而在经济、利益分配的领域,平等与自由就不能不出现矛盾,发生冲突,就会出现一个谁更优先的问题。

罗尔斯通过特别关照处境最差的群体而表现出对平等的强调,诺齐克则毫不含糊地把自由优先、权利至上的原则继续贯彻于社会和经济利益分配的领域。

  按照诺齐克的思路,我们可以设想一个私有制社会里利益分配或收入的情景,国家公务员或官吏是拿国家俸禄的,这些俸禄来自某种税收制,是用来支持这些官员实施国家的维持社会秩序和保护公民权利(对外还有防御外敌入侵)的功能的,由于国家的功能被严格限制于此,官员的数量和开支相对来说是比较少的,绝大多数人都是在从事自己的经济活动以赚取收入,他们通过契约或者直接的交换、赠予、转让等,使每个人都从另一个人那里得到一些东西,这样,一种总的布局,或结果状况就自然而然地形成了(当然它是在不断变化着),这就可以说是一种广义的分配了,但它并不是一种集中统一的分配,并没有一个统一的裁判和分配者,而是众多个人决定的自然产物。

如果要通过税收等办法来再让人们拿出一些东西来,就像上面所言,来支付国家在实施保护功能中的费用和实施者的薪水,那就意味着一种再分配了。

这种再分配,我们知道诺齐克是同意的,因为否则国家就不能成立了。

但能不能把所有人生产或拥有的东西都收上来,或控制全部的资源,然后再统一决定按照某一标准原则来重新分配呢?

或把这一意义削弱一点:

问题不能通过某种税收制征收比支付保护费用更多的钱,从而用这多征收的钱来赈济穷人,扶贫救困,兴办社会福利事业呢?

  这样做看来就是在实行一种分配的正义了,所以,在诺齐克看来,“分配的正义”就不是一个中性词,一说到它就意味着已隐涵地承认一种集中的分配,并且认为以前那种自然的分配有错误而需要进行再分配。

分配正义往往成为国家要扩大其功能的主要理由,所以,诺齐宁愿用“持有”来代替“分配”一词,并正面提出了他的“持有正义”理论,这一理论的核心是权利原则。

  持有(Holdings)即人们所持有的东西。

众多互异的持有就构成一个社会中总的持有状况——我们也可以把这种状况称之为自然的分配,或第一次分配,而对它的统一改变被称之为人为的分配,或再分配,前者虽然也是众多个人意志合力的产物,但就其总体来说是无统一意志、无既定目的的自然而然的过程所致,而后者则是由一个统一的意志(常常是通过国家的意志表现),为达到某一既定目的而进行的。

现在的问题是,人们对自己的持有怎样才算是正当呢?

怎样的持有结果系列才是正义的呢?

  就我们所见,在诺齐克那里,一种总的持有现状或结果系列是否正义,完全依赖于每一个人的持有是否正义,是不是通过正当途径得来的。

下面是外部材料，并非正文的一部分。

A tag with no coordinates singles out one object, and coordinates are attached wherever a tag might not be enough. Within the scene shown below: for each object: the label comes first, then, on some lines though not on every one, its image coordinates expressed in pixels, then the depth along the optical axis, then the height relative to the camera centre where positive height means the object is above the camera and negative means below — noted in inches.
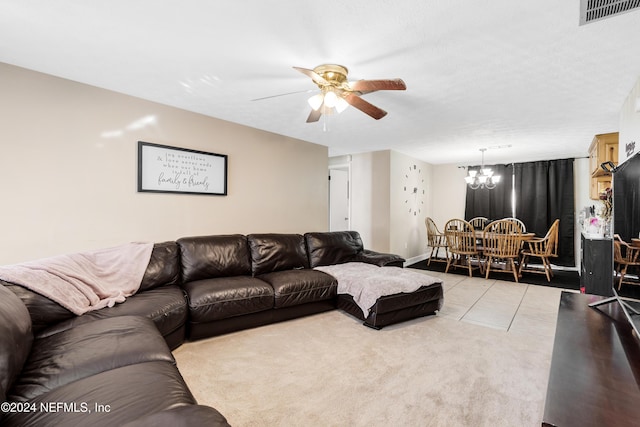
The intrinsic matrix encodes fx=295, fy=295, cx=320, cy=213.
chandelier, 220.7 +28.3
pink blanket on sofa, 73.0 -18.3
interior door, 247.0 +12.1
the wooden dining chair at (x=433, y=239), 231.1 -19.5
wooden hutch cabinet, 146.5 +32.6
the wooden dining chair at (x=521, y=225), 223.1 -7.3
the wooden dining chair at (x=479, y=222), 243.9 -5.9
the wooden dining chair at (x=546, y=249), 185.9 -22.2
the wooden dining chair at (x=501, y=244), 185.5 -18.5
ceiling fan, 78.4 +35.0
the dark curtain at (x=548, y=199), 221.1 +13.2
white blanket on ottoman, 109.3 -26.7
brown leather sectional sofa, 40.7 -26.8
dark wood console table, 37.3 -24.7
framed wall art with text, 115.3 +17.6
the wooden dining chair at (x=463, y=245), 199.2 -21.2
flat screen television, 57.0 +1.6
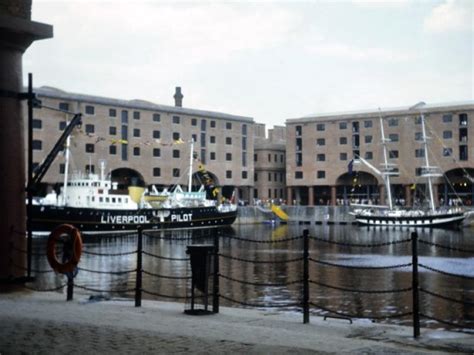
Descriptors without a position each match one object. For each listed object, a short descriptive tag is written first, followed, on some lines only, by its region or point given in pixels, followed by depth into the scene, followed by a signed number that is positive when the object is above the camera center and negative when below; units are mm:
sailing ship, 72562 -955
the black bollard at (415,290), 9492 -1219
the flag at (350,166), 78125 +4486
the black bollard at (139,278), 11953 -1308
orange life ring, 12188 -769
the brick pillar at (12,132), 13367 +1494
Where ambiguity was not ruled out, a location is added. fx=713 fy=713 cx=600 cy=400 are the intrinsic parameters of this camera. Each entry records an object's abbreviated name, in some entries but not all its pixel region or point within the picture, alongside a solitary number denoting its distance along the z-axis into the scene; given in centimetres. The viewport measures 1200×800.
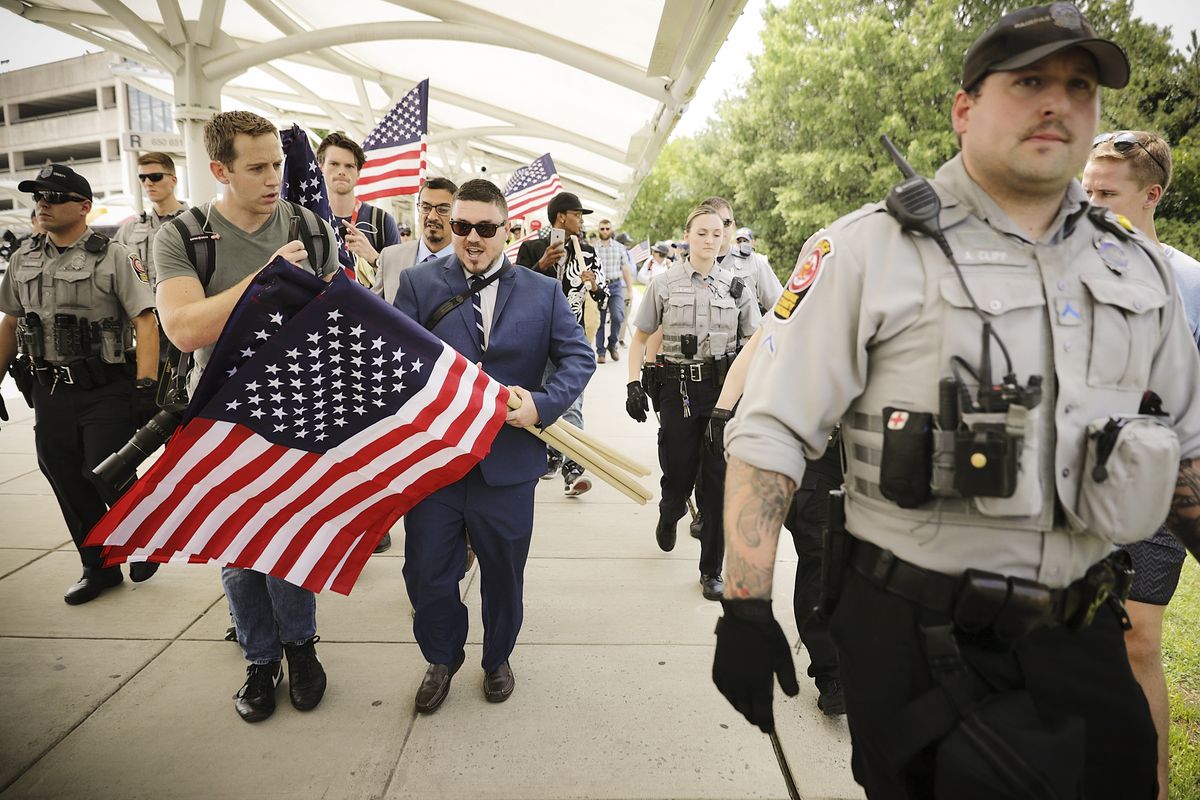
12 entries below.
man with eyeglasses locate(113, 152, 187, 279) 490
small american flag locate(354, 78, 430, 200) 535
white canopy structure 614
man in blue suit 292
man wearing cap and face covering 576
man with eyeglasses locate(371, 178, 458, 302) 454
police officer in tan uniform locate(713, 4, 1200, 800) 139
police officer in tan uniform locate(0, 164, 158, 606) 369
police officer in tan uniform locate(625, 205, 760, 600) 411
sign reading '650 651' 642
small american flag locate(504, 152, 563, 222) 823
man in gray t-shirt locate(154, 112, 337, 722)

如果每一个人的持有都是合乎正义的,持有总体也就是正义的,如果大多数人的持有是不正义的,那这持有的现状就基本上是不正义的了。

持有的最初获得问题涉及到整个私有制的根据这一重大问题。

在诺齐克看来,只要这种基于劳动的占有符合洛克的条件——“还留有足够和同样的东西给其他人共有”,也就是说只要不损害他人,占有一个无主物就是合法的。

而诺齐克认为私有制是满足了洛克的条件的,即它在虽不许别人再行占有,但允许别人有偿使用的意义上并没有损害到别人。

另外,私有制也有许多如增加效率、容有和鼓励各种实验和冒险,保证各种不媚俗的生活方式的优点。

而加上了洛克条件(即不损害他人的限制条件)的私人占有理论,将能应付对某人若占有某种必需品的全部将带来可怕后果的质疑。

不允许某人占有某种生命必需品的全部,不是如兰德(Rand)所认为的基于生命原则(因为生命权并不能解释所有权),而是因为为避免某种大灾难,有必要逾越某些权利。

  应该说,在今天的世界上,对无主物的占有情况已经很罕见了,人们的持有绝大部分都来自他人,来自交换或分配。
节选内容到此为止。